── Data provided ──

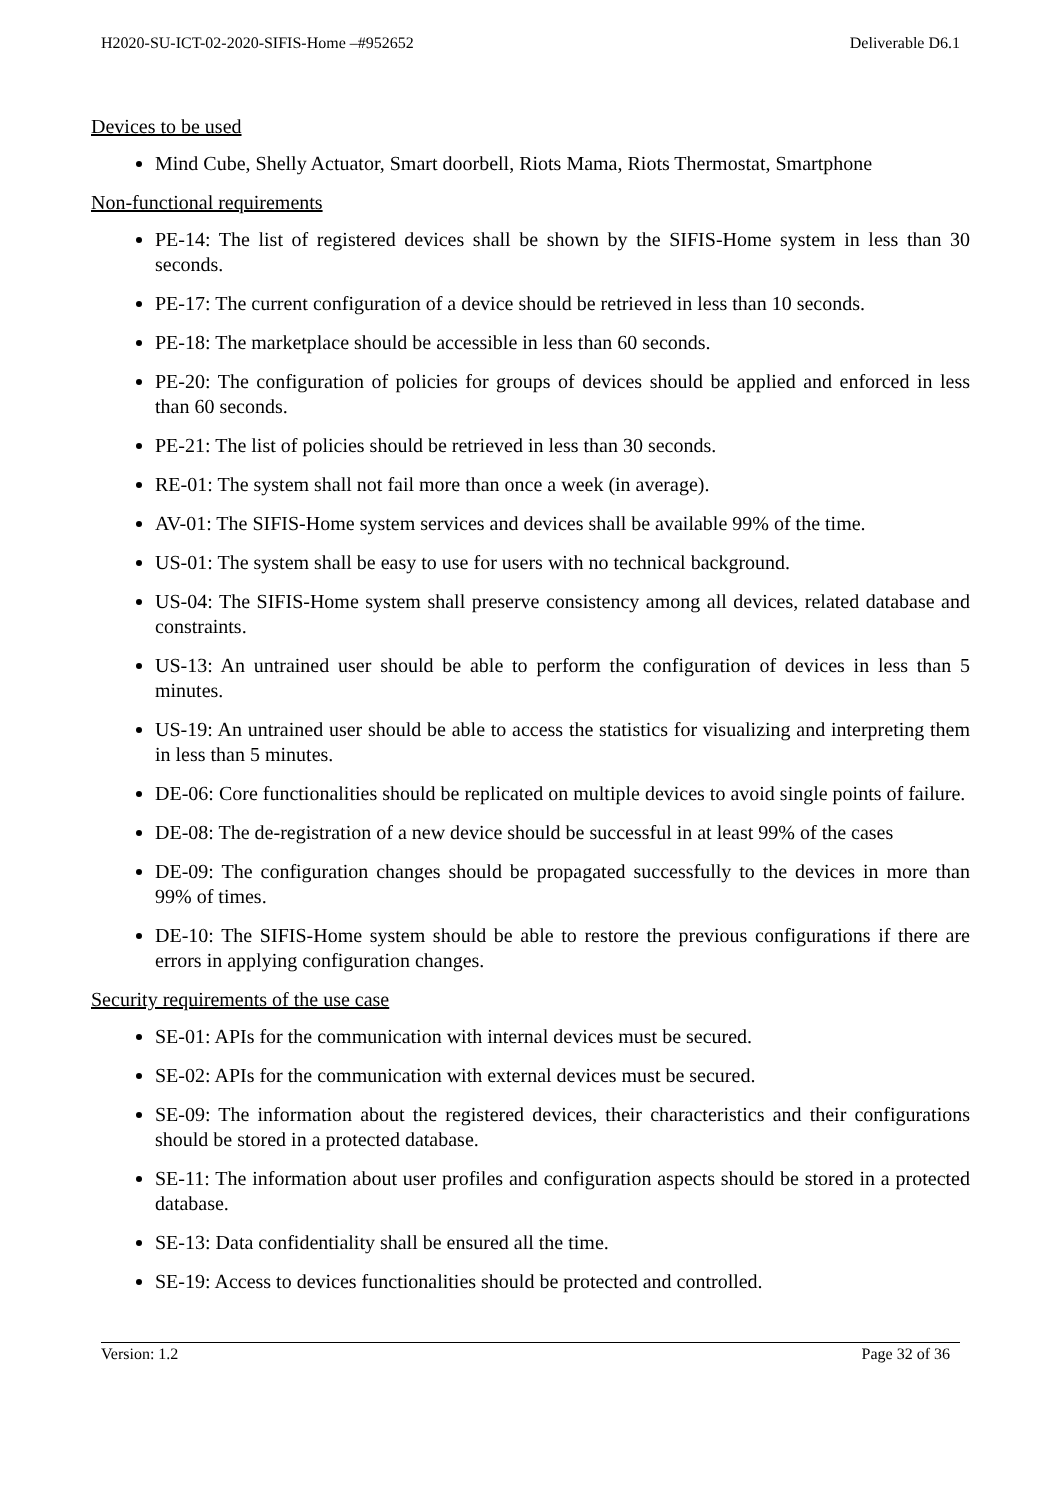H2020-SU-ICT-02-2020-SIFIS-Home –#952652 Deliverable D6.1
Devices to be used
Mind Cube, Shelly Actuator, Smart doorbell, Riots Mama, Riots Thermostat, Smartphone
Non-functional requirements
PE-14: The list of registered devices shall be shown by the SIFIS-Home system in less than 30 seconds.
PE-17: The current configuration of a device should be retrieved in less than 10 seconds.
PE-18: The marketplace should be accessible in less than 60 seconds.
PE-20: The configuration of policies for groups of devices should be applied and enforced in less than 60 seconds.
PE-21: The list of policies should be retrieved in less than 30 seconds.
RE-01: The system shall not fail more than once a week (in average).
AV-01: The SIFIS-Home system services and devices shall be available 99% of the time.
US-01: The system shall be easy to use for users with no technical background.
US-04: The SIFIS-Home system shall preserve consistency among all devices, related database and constraints.
US-13: An untrained user should be able to perform the configuration of devices in less than 5 minutes.
US-19: An untrained user should be able to access the statistics for visualizing and interpreting them in less than 5 minutes.
DE-06: Core functionalities should be replicated on multiple devices to avoid single points of failure.
DE-08: The de-registration of a new device should be successful in at least 99% of the cases
DE-09: The configuration changes should be propagated successfully to the devices in more than 99% of times.
DE-10: The SIFIS-Home system should be able to restore the previous configurations if there are errors in applying configuration changes.
Security requirements of the use case
SE-01: APIs for the communication with internal devices must be secured.
SE-02: APIs for the communication with external devices must be secured.
SE-09: The information about the registered devices, their characteristics and their configurations should be stored in a protected database.
SE-11: The information about user profiles and configuration aspects should be stored in a protected database.
SE-13: Data confidentiality shall be ensured all the time.
SE-19: Access to devices functionalities should be protected and controlled.
Version: 1.2 Page 32 of 36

───

A word-for-word copy of the lines above from the one with "PE-18: The marketplace" through the one with "US-01: The system", inclusive, is the only output wanted.

_Task response_.
PE-18: The marketplace should be accessible in less than 60 seconds.
PE-20: The configuration of policies for groups of devices should be applied and enforced in less than 60 seconds.
PE-21: The list of policies should be retrieved in less than 30 seconds.
RE-01: The system shall not fail more than once a week (in average).
AV-01: The SIFIS-Home system services and devices shall be available 99% of the time.
US-01: The system shall be easy to use for users with no technical background.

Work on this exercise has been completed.